Post office blamed for poor delivery of fines, summonses


The City of Cape Town says the failure to deliver fines and summonses to motorists can be attributed to the South African Post Office’s poor delivery.

JP Smith, Mayco for safety and security, said it was not a question of the system failing to follow through with the fines and summonses.

“It’s not a testament of anything other than the post office not delivering as it should.”

This comes after a traffic services’s Area North principal inspector, Desré Benadie, was asked for a monthly report at a Sub-council 2 meeting, on Wednesday February 18, on the outcomes of fines and summonses issued in the Kraaifontein area, and amid growing queries about the fining system on the Traffic Fines, cameras & updates Facebook page.

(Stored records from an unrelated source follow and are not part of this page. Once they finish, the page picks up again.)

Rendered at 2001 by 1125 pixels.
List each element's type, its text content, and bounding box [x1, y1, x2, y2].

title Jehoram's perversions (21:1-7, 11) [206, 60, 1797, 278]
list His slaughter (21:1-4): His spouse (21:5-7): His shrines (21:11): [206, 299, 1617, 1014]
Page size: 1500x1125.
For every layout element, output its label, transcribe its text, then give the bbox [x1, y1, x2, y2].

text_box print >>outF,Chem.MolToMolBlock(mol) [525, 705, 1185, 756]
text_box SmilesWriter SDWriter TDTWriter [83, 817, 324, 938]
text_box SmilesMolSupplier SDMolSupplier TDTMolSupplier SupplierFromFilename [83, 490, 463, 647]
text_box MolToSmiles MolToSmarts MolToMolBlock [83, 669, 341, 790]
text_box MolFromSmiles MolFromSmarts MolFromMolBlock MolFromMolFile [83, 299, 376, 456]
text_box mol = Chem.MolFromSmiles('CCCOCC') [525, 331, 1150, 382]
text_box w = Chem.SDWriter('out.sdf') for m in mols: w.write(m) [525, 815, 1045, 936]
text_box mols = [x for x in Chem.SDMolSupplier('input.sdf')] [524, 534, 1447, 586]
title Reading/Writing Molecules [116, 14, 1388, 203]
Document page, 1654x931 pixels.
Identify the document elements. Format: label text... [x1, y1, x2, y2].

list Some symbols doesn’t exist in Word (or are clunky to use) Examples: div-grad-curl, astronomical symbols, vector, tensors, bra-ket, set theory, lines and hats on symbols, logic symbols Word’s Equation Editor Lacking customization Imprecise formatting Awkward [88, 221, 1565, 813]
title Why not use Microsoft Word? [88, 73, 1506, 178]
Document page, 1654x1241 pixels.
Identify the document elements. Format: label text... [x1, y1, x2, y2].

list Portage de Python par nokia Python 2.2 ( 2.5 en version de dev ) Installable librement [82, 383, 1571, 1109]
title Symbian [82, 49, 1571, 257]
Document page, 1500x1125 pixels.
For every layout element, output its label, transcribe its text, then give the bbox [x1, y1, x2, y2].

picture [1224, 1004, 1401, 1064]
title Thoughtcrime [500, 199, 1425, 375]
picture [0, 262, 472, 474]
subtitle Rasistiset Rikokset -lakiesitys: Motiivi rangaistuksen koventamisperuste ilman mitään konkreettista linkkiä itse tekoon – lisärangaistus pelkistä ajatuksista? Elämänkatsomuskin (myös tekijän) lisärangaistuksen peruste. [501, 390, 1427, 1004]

In response, the City launched a pilot project in April 2014 which involved rolling out an SMS reminder service.

Mr Smith said, as explained by Ms Benadie at the sub-council meeting, that it would be impossible to compile the report as each fine would need to be physically traced to check on the status or outcome – to see whether it was paid or still outstanding and whether it had been escalated to summons or warrant stage.

“First notices of fines are still being sent by mail, along with a confirmation SMS to advise people that their traffic fine has been posted,” Mr Smith said.

“The traditional second notice is being replaced by a text message with all the details of the fine as well as payment options. 14 days later, there is a final SMS warning that failing to settle will result in a summons being issued.”

In addition, he said, “it would be very difficult to determine whether a motorist might have opted to make representations in court and also what the outcomes were (postponement or reduced fine)”. Post Office spokesman, Johan Kruger, did not reply to a query from Northern News at the time of going to print.